*** Task material ***

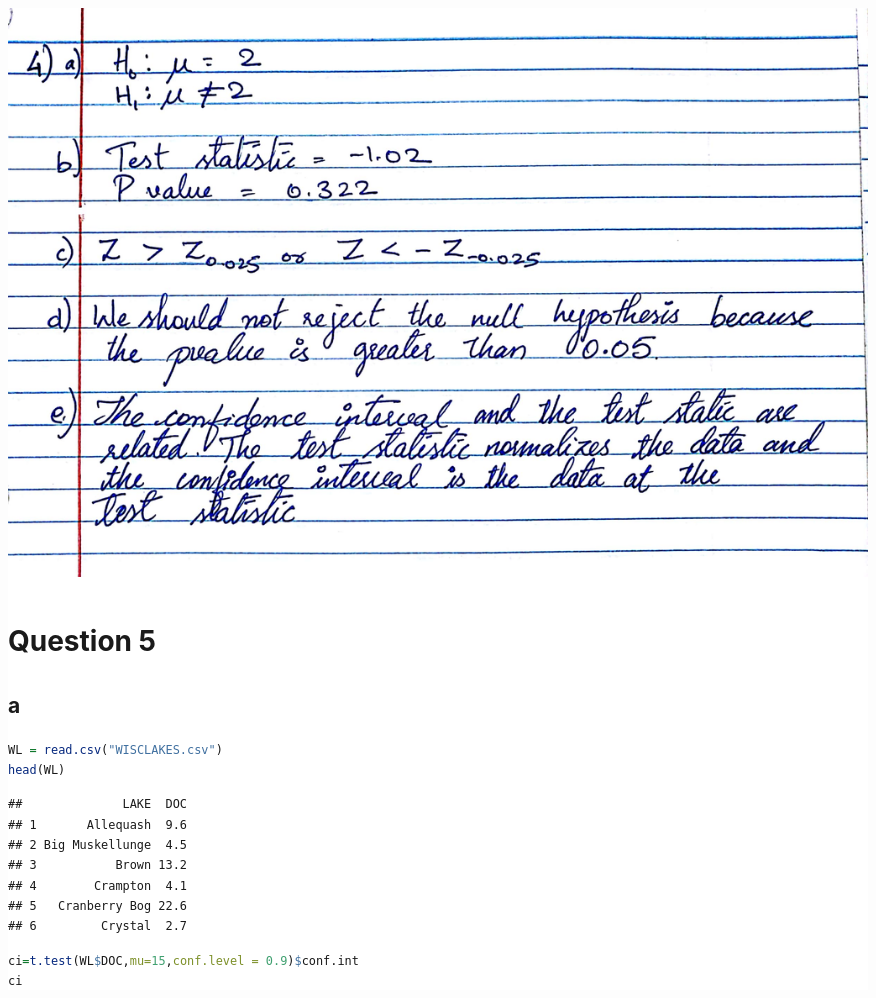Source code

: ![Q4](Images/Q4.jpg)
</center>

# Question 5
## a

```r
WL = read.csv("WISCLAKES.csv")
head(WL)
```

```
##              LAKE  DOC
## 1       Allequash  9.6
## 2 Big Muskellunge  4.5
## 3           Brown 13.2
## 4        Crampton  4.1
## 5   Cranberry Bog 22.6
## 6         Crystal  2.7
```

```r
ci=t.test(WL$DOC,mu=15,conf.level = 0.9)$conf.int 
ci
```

*** End of Task material ***
*** Task material ***

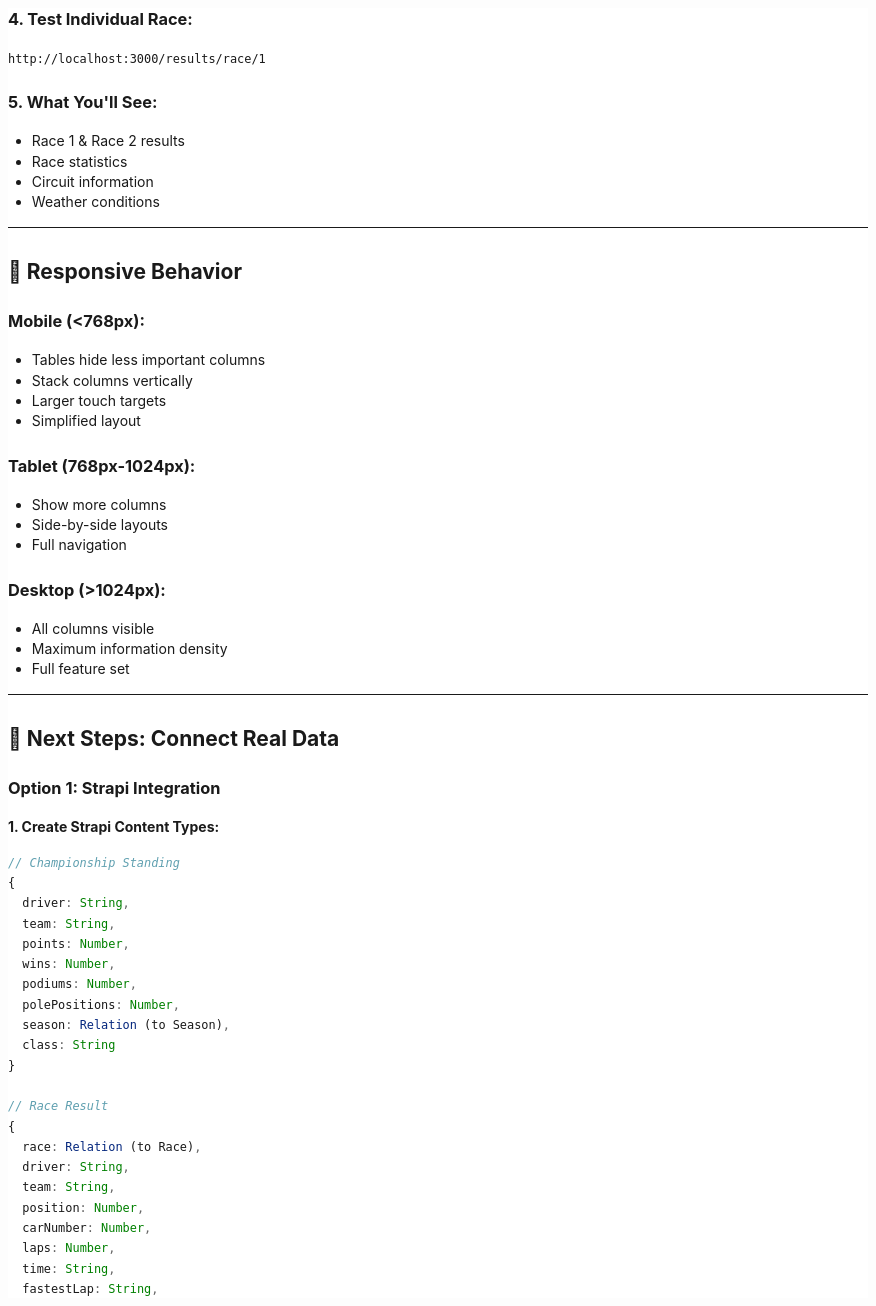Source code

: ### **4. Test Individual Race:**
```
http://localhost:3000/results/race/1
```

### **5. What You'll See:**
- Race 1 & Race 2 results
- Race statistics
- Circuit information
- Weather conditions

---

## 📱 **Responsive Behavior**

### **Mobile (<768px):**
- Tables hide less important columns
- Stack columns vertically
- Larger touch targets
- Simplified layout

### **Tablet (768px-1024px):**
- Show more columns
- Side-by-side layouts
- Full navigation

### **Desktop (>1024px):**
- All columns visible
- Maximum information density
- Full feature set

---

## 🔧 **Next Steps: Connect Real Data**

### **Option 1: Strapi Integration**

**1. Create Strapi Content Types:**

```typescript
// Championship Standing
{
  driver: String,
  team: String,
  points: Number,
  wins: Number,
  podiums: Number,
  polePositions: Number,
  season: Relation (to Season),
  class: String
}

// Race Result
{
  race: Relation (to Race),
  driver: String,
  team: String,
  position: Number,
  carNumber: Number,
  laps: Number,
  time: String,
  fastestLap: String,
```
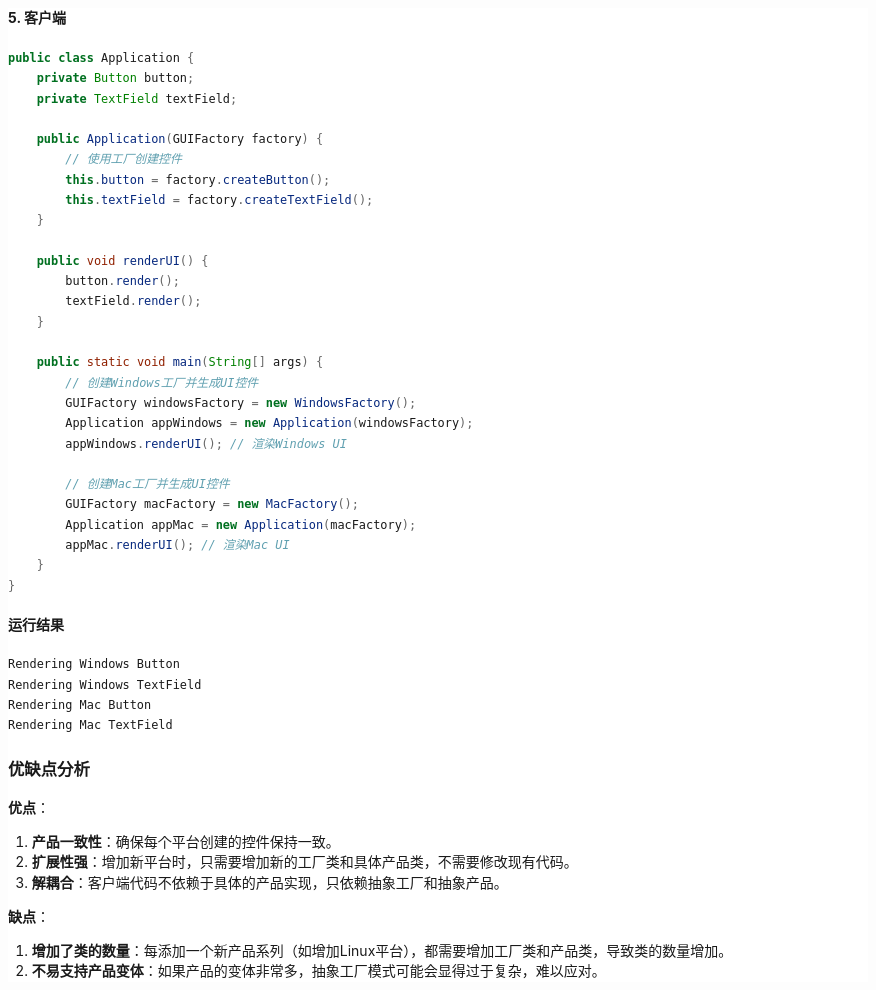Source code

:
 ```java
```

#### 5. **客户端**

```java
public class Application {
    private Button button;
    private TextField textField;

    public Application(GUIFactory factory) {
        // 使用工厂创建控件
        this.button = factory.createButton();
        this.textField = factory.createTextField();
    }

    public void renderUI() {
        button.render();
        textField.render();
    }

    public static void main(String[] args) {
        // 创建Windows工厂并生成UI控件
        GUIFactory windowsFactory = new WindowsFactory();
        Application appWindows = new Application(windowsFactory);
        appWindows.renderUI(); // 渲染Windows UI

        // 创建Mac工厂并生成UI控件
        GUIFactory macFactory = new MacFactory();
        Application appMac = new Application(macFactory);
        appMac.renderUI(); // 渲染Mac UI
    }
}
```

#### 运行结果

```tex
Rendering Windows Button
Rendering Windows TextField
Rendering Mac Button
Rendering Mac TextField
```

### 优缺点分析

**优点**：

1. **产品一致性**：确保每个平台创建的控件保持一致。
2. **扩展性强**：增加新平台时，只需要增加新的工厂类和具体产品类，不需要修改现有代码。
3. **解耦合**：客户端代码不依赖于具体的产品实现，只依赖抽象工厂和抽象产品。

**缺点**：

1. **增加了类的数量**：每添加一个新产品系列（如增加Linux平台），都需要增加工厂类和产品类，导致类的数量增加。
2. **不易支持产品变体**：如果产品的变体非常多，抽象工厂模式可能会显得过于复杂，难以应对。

*** End of Task material ***

◆ **Try it**
Above are the entries. Output exactly the lines beginning with the line that has "### **Tablet (768px-1024px):**" and ending with the line that has "### **Option 1: Strapi Integration**".

◆ **Written response**
### **Tablet (768px-1024px):**
- Show more columns
- Side-by-side layouts
- Full navigation

### **Desktop (>1024px):**
- All columns visible
- Maximum information density
- Full feature set

---

## 🔧 **Next Steps: Connect Real Data**

### **Option 1: Strapi Integration**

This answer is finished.